GIVEN INSTRUCTION 1 = Reproduce everything in the passage on the fall of Japan's shogunate from "The fact that" down to "office in 1868.".

DOCUMENT EXTRACT =

---*---

The Bakufu proved to be completely unable to stop or control this process. In the eyes of the other daimyo, it gambled away its leadership role. But the attempts of other clans to drive away the strangers also failed miserably. The ruler of Satsuma in southern Japan got into a conflict with the British, who then shelled his fortress Kagoshima. The ruler of Chōshū in western Japan also messed with the foreigners. In 1864 a fleet of 17 ships of British, American, Dutch and French origin appeared and destroyed all fortifications in the port of Shimonoseki. It looked as if Japan would soon suffer a fate similar to that of India or China, becoming a dependent, underdeveloped colony, a plaything of the great powers.
The fact that the development then turned out completely different was thanks to a remarkable insight of the upper class into the gravity of the situation. Shortly after the arrival of Commodore Perry, a group of advisors to the daimyo had formed who, with the slogans "Drive out the barbarians" and "Adore the emperor," carried out a fundamental revision of domestic policy. They replaced the dual leadership, emperor and shogun, by the sole concentration of power to the Tennō.
In order to save Japan from foreigners, the incompetent shogun had to be overthrown. The vast majority of the daimyo joined this movement and called for the end of Bakufu. After a short battle, the Shogun was finally defeated and the entire land of the Tokugawa clan was confiscated and placed under the state. All power was now concentrated with the young Meiji emperor, who had taken office in 1868.

---*---

THE DATA =

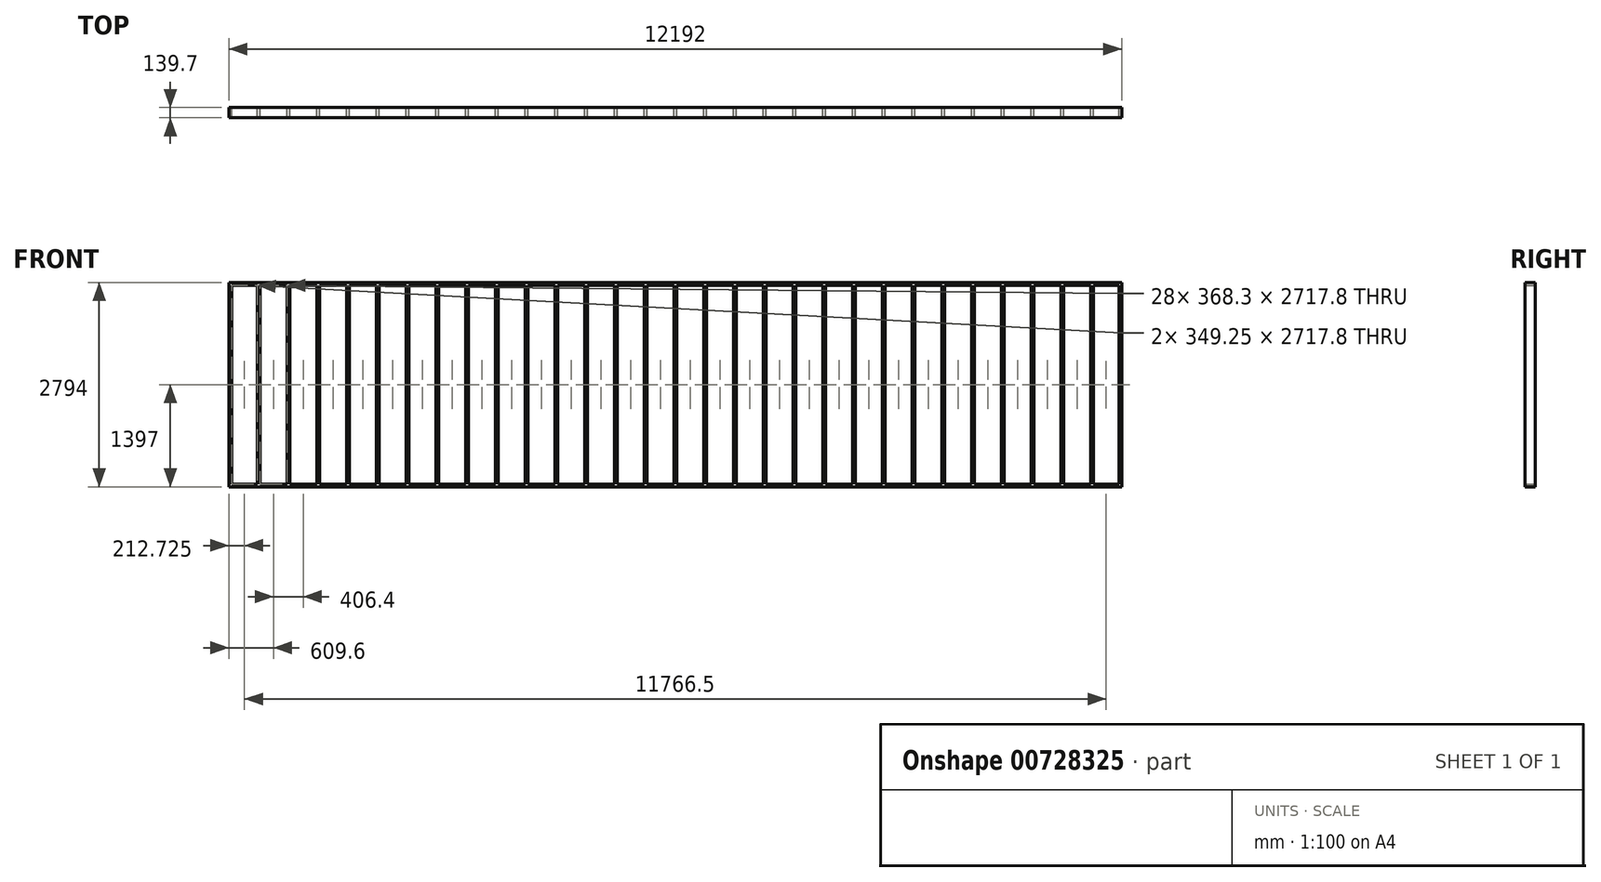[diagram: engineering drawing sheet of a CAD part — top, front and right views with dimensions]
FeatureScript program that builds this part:
annotation { "Feature Type Name" : "Feature", "Feature Type Description" : "" }
export const myFeature = defineFeature(function(context is Context, id is Id, definition is map)
    precondition{}
    {
        {
            var Q0;
            Q0=qCreatedBy(makeId("Front.planeOp"),FACE);
            var sketch = newSketch(context, id + "F0", { "sketchPlane" : qUnion([Q0])});
            skLineSegment(sketch, "E0.bottom", {"start": v(-6096, -1397) * mm, "end": v(6096, -1397) * mm});
            skLineSegment(sketch, "E0.top", {"start": v(-6096, 1397) * mm, "end": v(6096, 1397) * mm});
            skLineSegment(sketch, "E0.left", {"start": v(-6096, -1397) * mm, "end": v(-6096, 1397) * mm});
            skLineSegment(sketch, "E0.right", {"start": v(6096, -1397) * mm, "end": v(6096, 1397) * mm});
            skPoint(sketch, "E0.middle", {"position": v(0, 0) * mm});
            skLineSegment(sketch, "E1.0", {"start": v(-6057.9, -1358.9) * mm, "end": v(-6057.9, 1358.9) * mm});
            skLineSegment(sketch, "E2.0", {"start": v(-5708.65, -1358.9) * mm, "end": v(-5708.65, 1358.9) * mm});
            skLineSegment(sketch, "E3.0", {"start": v(-5670.55, -1358.9) * mm, "end": v(-5670.55, 1358.9) * mm});
            skLineSegment(sketch, "E4.0", {"start": v(-5302.25, -1358.9) * mm, "end": v(-5302.25, 1358.9) * mm});
            skLineSegment(sketch, "E5.0", {"start": v(-5264.15, -1358.9) * mm, "end": v(-5264.15, 1358.9) * mm});
            skLineSegment(sketch, "E6.0", {"start": v(-4895.85, -1358.9) * mm, "end": v(-4895.85, 1358.9) * mm});
            skLineSegment(sketch, "E7.0", {"start": v(-4857.75, -1358.9) * mm, "end": v(-4857.75, 1358.9) * mm});
            skLineSegment(sketch, "E8.0", {"start": v(-4489.45, -1358.9) * mm, "end": v(-4489.45, 1358.9) * mm});
            skLineSegment(sketch, "E9.0", {"start": v(-4451.35, -1358.9) * mm, "end": v(-4451.35, 1358.9) * mm});
            skLineSegment(sketch, "E10.0", {"start": v(-4083.05, -1358.9) * mm, "end": v(-4083.05, 1358.9) * mm});
            skLineSegment(sketch, "E11.0", {"start": v(-4044.95, -1358.9) * mm, "end": v(-4044.95, 1358.9) * mm});
            skLineSegment(sketch, "E12.0", {"start": v(-3676.65, -1358.9) * mm, "end": v(-3676.65, 1358.9) * mm});
            skLineSegment(sketch, "E13.0", {"start": v(-3638.55, -1358.9) * mm, "end": v(-3638.55, 1358.9) * mm});
            skLineSegment(sketch, "E14.0", {"start": v(-3270.25, -1358.9) * mm, "end": v(-3270.25, 1358.9) * mm});
            skLineSegment(sketch, "E15.0", {"start": v(-3232.15, -1358.9) * mm, "end": v(-3232.15, 1358.9) * mm});
            skLineSegment(sketch, "E16.0", {"start": v(-2863.85, -1397) * mm, "end": v(-2863.85, 1358.9) * mm});
            skLineSegment(sketch, "E17.0", {"start": v(-2825.75, -1397) * mm, "end": v(-2825.75, 1358.9) * mm});
            skLineSegment(sketch, "E18.0", {"start": v(-2457.45, -1358.9) * mm, "end": v(-2457.45, 1358.9) * mm});
            skLineSegment(sketch, "E19.0", {"start": v(-2419.35, -1358.9) * mm, "end": v(-2419.35, 1358.9) * mm});
            skLineSegment(sketch, "E20.0", {"start": v(-2051.05, -1358.9) * mm, "end": v(-2051.05, 1358.9) * mm});
            skLineSegment(sketch, "E21.0", {"start": v(-2012.95, -1358.9) * mm, "end": v(-2012.95, 1358.9) * mm});
            skLineSegment(sketch, "E22.0", {"start": v(-1644.65, -1358.9) * mm, "end": v(-1644.65, 1358.9) * mm});
            skLineSegment(sketch, "E23.0", {"start": v(-1606.55, -1358.9) * mm, "end": v(-1606.55, 1358.9) * mm});
            skLineSegment(sketch, "E24.0", {"start": v(-1238.25, -1358.9) * mm, "end": v(-1238.25, 1358.9) * mm});
            skLineSegment(sketch, "E25.0", {"start": v(-1200.15, -1358.9) * mm, "end": v(-1200.15, 1358.9) * mm});
            skLineSegment(sketch, "E26.0", {"start": v(-831.85, -1358.9) * mm, "end": v(-831.85, 1358.9) * mm});
            skLineSegment(sketch, "E27.0", {"start": v(-793.75, -1358.9) * mm, "end": v(-793.75, 1358.9) * mm});
            skLineSegment(sketch, "E28.0", {"start": v(-425.45, -1358.9) * mm, "end": v(-425.45, 1358.9) * mm});
            skLineSegment(sketch, "E29.0", {"start": v(-387.35, -1358.9) * mm, "end": v(-387.35, 1358.9) * mm});
            skLineSegment(sketch, "E30.0", {"start": v(-19.05, -1358.9) * mm, "end": v(-19.05, 1358.9) * mm});
            skLineSegment(sketch, "E31.0", {"start": v(19.05, -1358.9) * mm, "end": v(19.05, 1358.9) * mm});
            skLineSegment(sketch, "E32.0", {"start": v(387.35, -1358.9) * mm, "end": v(387.35, 1358.9) * mm});
            skLineSegment(sketch, "E33.0", {"start": v(425.45, -1358.9) * mm, "end": v(425.45, 1358.9) * mm});
            skLineSegment(sketch, "E34.0", {"start": v(793.75, -1358.9) * mm, "end": v(793.75, 1358.9) * mm});
            skLineSegment(sketch, "E35.0", {"start": v(831.85, -1358.9) * mm, "end": v(831.85, 1358.9) * mm});
            skLineSegment(sketch, "E36.0", {"start": v(1200.15, -1358.9) * mm, "end": v(1200.15, 1358.9) * mm});
            skLineSegment(sketch, "E37.0", {"start": v(1238.25, -1358.9) * mm, "end": v(1238.25, 1358.9) * mm});
            skLineSegment(sketch, "E38.0", {"start": v(1606.55, -1358.9) * mm, "end": v(1606.55, 1358.9) * mm});
            skLineSegment(sketch, "E39.0", {"start": v(1644.65, -1358.9) * mm, "end": v(1644.65, 1358.9) * mm});
            skLineSegment(sketch, "E40.0", {"start": v(2012.95, -1358.9) * mm, "end": v(2012.95, 1358.9) * mm});
            skLineSegment(sketch, "E41.0", {"start": v(2051.05, -1358.9) * mm, "end": v(2051.05, 1358.9) * mm});
            skLineSegment(sketch, "E42.0", {"start": v(2419.35, -1358.9) * mm, "end": v(2419.35, 1358.9) * mm});
            skLineSegment(sketch, "E43.0", {"start": v(2457.45, -1358.9) * mm, "end": v(2457.45, 1358.9) * mm});
            skLineSegment(sketch, "E44.0", {"start": v(2825.75, -1358.9) * mm, "end": v(2825.75, 1358.9) * mm});
            skLineSegment(sketch, "E45.0", {"start": v(2863.85, -1358.9) * mm, "end": v(2863.85, 1358.9) * mm});
            skLineSegment(sketch, "E46.0", {"start": v(3232.15, -1358.9) * mm, "end": v(3232.15, 1358.9) * mm});
            skLineSegment(sketch, "E47.0", {"start": v(3270.25, -1358.9) * mm, "end": v(3270.25, 1358.9) * mm});
            skLineSegment(sketch, "E48.0", {"start": v(3638.55, -1358.9) * mm, "end": v(3638.55, 1358.9) * mm});
            skLineSegment(sketch, "E49.0", {"start": v(3676.65, -1358.9) * mm, "end": v(3676.65, 1358.9) * mm});
            skLineSegment(sketch, "E50.0", {"start": v(4044.95, -1358.9) * mm, "end": v(4044.95, 1358.9) * mm});
            skLineSegment(sketch, "E51.0", {"start": v(4083.05, -1358.9) * mm, "end": v(4083.05, 1358.9) * mm});
            skLineSegment(sketch, "E52.0", {"start": v(4451.35, -1358.9) * mm, "end": v(4451.35, 1358.9) * mm});
            skLineSegment(sketch, "E53.0", {"start": v(4489.45, -1358.9) * mm, "end": v(4489.45, 1358.9) * mm});
            skLineSegment(sketch, "E54.0", {"start": v(4857.75, -1358.9) * mm, "end": v(4857.75, 1358.9) * mm});
            skLineSegment(sketch, "E55.0", {"start": v(4895.85, -1358.9) * mm, "end": v(4895.85, 1358.9) * mm});
            skLineSegment(sketch, "E56.0", {"start": v(5264.15, -1358.9) * mm, "end": v(5264.15, 1358.9) * mm});
            skLineSegment(sketch, "E57.0", {"start": v(5302.25, -1358.9) * mm, "end": v(5302.25, 1358.9) * mm});
            skLineSegment(sketch, "E58.0", {"start": v(5670.55, -1358.9) * mm, "end": v(5670.55, 1358.9) * mm});
            skLineSegment(sketch, "E59.0", {"start": v(5708.65, -1358.9) * mm, "end": v(5708.65, 1358.9) * mm});
            skLineSegment(sketch, "E60.0", {"start": v(6057.9, -1358.9) * mm, "end": v(6057.9, 1358.9) * mm});
            skLineSegment(sketch, "E61.0", {"start": v(-6057.9, 1358.9) * mm, "end": v(-5708.65, 1358.9) * mm});
            skLineSegment(sketch, "E62.0", {"start": v(-6057.9, -1358.9) * mm, "end": v(-5708.65, -1358.9) * mm});
            skLineSegment(sketch, "E63.trimOffspring", {"start": v(-5264.15, 1358.9) * mm, "end": v(-4895.85, 1358.9) * mm});
            skLineSegment(sketch, "E64.trimOffspring", {"start": v(-5670.55, 1358.9) * mm, "end": v(-5302.25, 1358.9) * mm});
            skLineSegment(sketch, "E65.trimOffspring", {"start": v(-4857.75, 1358.9) * mm, "end": v(-4489.45, 1358.9) * mm});
            skLineSegment(sketch, "E66.trimOffspring", {"start": v(-4451.35, 1358.9) * mm, "end": v(-4083.05, 1358.9) * mm});
            skLineSegment(sketch, "E67.trimOffspring", {"start": v(-4044.95, 1358.9) * mm, "end": v(-3676.65, 1358.9) * mm});
            skLineSegment(sketch, "E68.trimOffspring", {"start": v(-3232.15, 1358.9) * mm, "end": v(-2863.85, 1358.9) * mm});
            skLineSegment(sketch, "E69.trimOffspring", {"start": v(-3638.55, 1358.9) * mm, "end": v(-3270.25, 1358.9) * mm});
            skLineSegment(sketch, "E70.trimOffspring", {"start": v(-2825.75, 1358.9) * mm, "end": v(-2457.45, 1358.9) * mm});
            skLineSegment(sketch, "E71.trimOffspring", {"start": v(-2419.35, 1358.9) * mm, "end": v(-2051.05, 1358.9) * mm});
            skLineSegment(sketch, "E72.trimOffspring", {"start": v(-2012.95, 1358.9) * mm, "end": v(-1644.65, 1358.9) * mm});
            skLineSegment(sketch, "E73.trimOffspring", {"start": v(-1606.55, 1358.9) * mm, "end": v(-1238.25, 1358.9) * mm});
            skLineSegment(sketch, "E74.trimOffspring", {"start": v(-1200.15, 1358.9) * mm, "end": v(-831.85, 1358.9) * mm});
            skLineSegment(sketch, "E75.trimOffspring", {"start": v(-793.75, 1358.9) * mm, "end": v(-425.45, 1358.9) * mm});
            skLineSegment(sketch, "E76.trimOffspring", {"start": v(-387.35, 1358.9) * mm, "end": v(-19.05, 1358.9) * mm});
            skLineSegment(sketch, "E77.trimOffspring", {"start": v(19.05, 1358.9) * mm, "end": v(387.35, 1358.9) * mm});
            skLineSegment(sketch, "E78.trimOffspring", {"start": v(425.45, 1358.9) * mm, "end": v(793.75, 1358.9) * mm});
            skLineSegment(sketch, "E79.trimOffspring", {"start": v(831.85, 1358.9) * mm, "end": v(1200.15, 1358.9) * mm});
            skLineSegment(sketch, "E80.trimOffspring", {"start": v(1238.25, 1358.9) * mm, "end": v(1606.55, 1358.9) * mm});
            skLineSegment(sketch, "E81.trimOffspring", {"start": v(1644.65, 1358.9) * mm, "end": v(2012.95, 1358.9) * mm});
            skLineSegment(sketch, "E82.trimOffspring", {"start": v(2051.05, 1358.9) * mm, "end": v(2419.35, 1358.9) * mm});
            skLineSegment(sketch, "E83.trimOffspring", {"start": v(2457.45, 1358.9) * mm, "end": v(2825.75, 1358.9) * mm});
            skLineSegment(sketch, "E84.trimOffspring", {"start": v(2863.85, 1358.9) * mm, "end": v(3232.15, 1358.9) * mm});
            skLineSegment(sketch, "E85.trimOffspring", {"start": v(3270.25, 1358.9) * mm, "end": v(3638.55, 1358.9) * mm});
            skLineSegment(sketch, "E86.trimOffspring", {"start": v(3676.65, 1358.9) * mm, "end": v(4044.95, 1358.9) * mm});
            skLineSegment(sketch, "E87.trimOffspring", {"start": v(4083.05, 1358.9) * mm, "end": v(4451.35, 1358.9) * mm});
            skLineSegment(sketch, "E88.trimOffspring", {"start": v(4489.45, 1358.9) * mm, "end": v(4857.75, 1358.9) * mm});
            skLineSegment(sketch, "E89.trimOffspring", {"start": v(4895.85, 1358.9) * mm, "end": v(5264.15, 1358.9) * mm});
            skLineSegment(sketch, "E90.trimOffspring", {"start": v(5302.25, 1358.9) * mm, "end": v(5670.55, 1358.9) * mm});
            skLineSegment(sketch, "E91.trimOffspring", {"start": v(5708.65, 1358.9) * mm, "end": v(6057.9, 1358.9) * mm});
            skLineSegment(sketch, "E92.trimOffspring", {"start": v(5708.65, -1358.9) * mm, "end": v(6057.9, -1358.9) * mm});
            skLineSegment(sketch, "E93.trimOffspring", {"start": v(5302.25, -1358.9) * mm, "end": v(5670.55, -1358.9) * mm});
            skLineSegment(sketch, "E94.trimOffspring", {"start": v(4895.85, -1358.9) * mm, "end": v(5264.15, -1358.9) * mm});
            skLineSegment(sketch, "E95.trimOffspring", {"start": v(4489.45, -1358.9) * mm, "end": v(4857.75, -1358.9) * mm});
            skLineSegment(sketch, "E96.trimOffspring", {"start": v(4083.05, -1358.9) * mm, "end": v(4451.35, -1358.9) * mm});
            skLineSegment(sketch, "E97.trimOffspring", {"start": v(3676.65, -1358.9) * mm, "end": v(4044.95, -1358.9) * mm});
            skLineSegment(sketch, "E98.trimOffspring", {"start": v(3270.25, -1358.9) * mm, "end": v(3638.55, -1358.9) * mm});
            skLineSegment(sketch, "E99.trimOffspring", {"start": v(2863.85, -1358.9) * mm, "end": v(3232.15, -1358.9) * mm});
            skLineSegment(sketch, "E100.trimOffspring", {"start": v(2457.45, -1358.9) * mm, "end": v(2825.75, -1358.9) * mm});
            skLineSegment(sketch, "E101.trimOffspring", {"start": v(2051.05, -1358.9) * mm, "end": v(2419.35, -1358.9) * mm});
            skLineSegment(sketch, "E102.trimOffspring", {"start": v(1644.65, -1358.9) * mm, "end": v(2012.95, -1358.9) * mm});
            skLineSegment(sketch, "E103.trimOffspring", {"start": v(1238.25, -1358.9) * mm, "end": v(1606.55, -1358.9) * mm});
            skLineSegment(sketch, "E104.trimOffspring", {"start": v(831.85, -1358.9) * mm, "end": v(1200.15, -1358.9) * mm});
            skLineSegment(sketch, "E105.trimOffspring", {"start": v(425.45, -1358.9) * mm, "end": v(793.75, -1358.9) * mm});
            skLineSegment(sketch, "E106.trimOffspring", {"start": v(19.05, -1358.9) * mm, "end": v(387.35, -1358.9) * mm});
            skLineSegment(sketch, "E107.trimOffspring", {"start": v(-387.35, -1358.9) * mm, "end": v(-19.05, -1358.9) * mm});
            skLineSegment(sketch, "E108.trimOffspring", {"start": v(-793.75, -1358.9) * mm, "end": v(-425.45, -1358.9) * mm});
            skLineSegment(sketch, "E109.trimOffspring", {"start": v(-1606.55, -1358.9) * mm, "end": v(-831.85, -1358.9) * mm});
            skLineSegment(sketch, "E110.trimOffspring", {"start": v(-2012.95, -1358.9) * mm, "end": v(-1644.65, -1358.9) * mm});
            skLineSegment(sketch, "E111.trimOffspring", {"start": v(-2419.35, -1358.9) * mm, "end": v(-2051.05, -1358.9) * mm});
            skLineSegment(sketch, "E112.trimOffspring", {"start": v(-3232.15, -1358.9) * mm, "end": v(-2863.85, -1358.9) * mm});
            skLineSegment(sketch, "E113.trimOffspring", {"start": v(-2825.75, -1358.9) * mm, "end": v(-2457.45, -1358.9) * mm});
            skLineSegment(sketch, "E114.trimOffspring", {"start": v(-3638.55, -1358.9) * mm, "end": v(-3270.25, -1358.9) * mm});
            skLineSegment(sketch, "E115.trimOffspring", {"start": v(-4044.95, -1358.9) * mm, "end": v(-3676.65, -1358.9) * mm});
            skLineSegment(sketch, "E116.trimOffspring", {"start": v(-4451.35, -1358.9) * mm, "end": v(-4083.05, -1358.9) * mm});
            skLineSegment(sketch, "E117.trimOffspring", {"start": v(-4857.75, -1358.9) * mm, "end": v(-4489.45, -1358.9) * mm});
            skLineSegment(sketch, "E118.trimOffspring", {"start": v(-5264.15, -1358.9) * mm, "end": v(-4895.85, -1358.9) * mm});
            skLineSegment(sketch, "E119.trimOffspring", {"start": v(-5670.55, -1358.9) * mm, "end": v(-5302.25, -1358.9) * mm});
            skSolve(sketch);
        }
        {
            var Q0;
            Q0=qSketchRegion(id+"F0",true);
            extrude(context, id + "F1", {"entities" : qUnion([Q0]), "depth" : 139.7 * mm});
        }
    });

---*---

GIVEN INSTRUCTION 2 = Turn everything from the start of the records down to the line containing "var sketch = newSketch(context, id" into a JSON list of strings, one string per line, with blank lines skipped and the pictures left out.

RIGHT ANSWER 1 =
The fact that the development then turned out completely different was thanks to a remarkable insight of the upper class into the gravity of the situation. Shortly after the arrival of Commodore Perry, a group of advisors to the daimyo had formed who, with the slogans "Drive out the barbarians" and "Adore the emperor," carried out a fundamental revision of domestic policy. They replaced the dual leadership, emperor and shogun, by the sole concentration of power to the Tennō.
In order to save Japan from foreigners, the incompetent shogun had to be overthrown. The vast majority of the daimyo joined this movement and called for the end of Bakufu. After a short battle, the Shogun was finally defeated and the entire land of the Tokugawa clan was confiscated and placed under the state. All power was now concentrated with the young Meiji emperor, who had taken office in 1868.

RIGHT ANSWER 2 =
[
  "[diagram: engineering drawing sheet of a CAD part — top, front and right views with dimensions]",
  "FeatureScript program that builds this part:",
  "annotation { \"Feature Type Name\" : \"Feature\", \"Feature Type Description\" : \"\" }",
  "export const myFeature = defineFeature(function(context is Context, id is Id, definition is map)",
  "    precondition{}",
  "    {",
  "        {",
  "            var Q0;",
  "            Q0=qCreatedBy(makeId(\"Front.planeOp\"),FACE);",
  "            var sketch = newSketch(context, id + \"F0\", { \"sketchPlane\" : qUnion([Q0])});"
]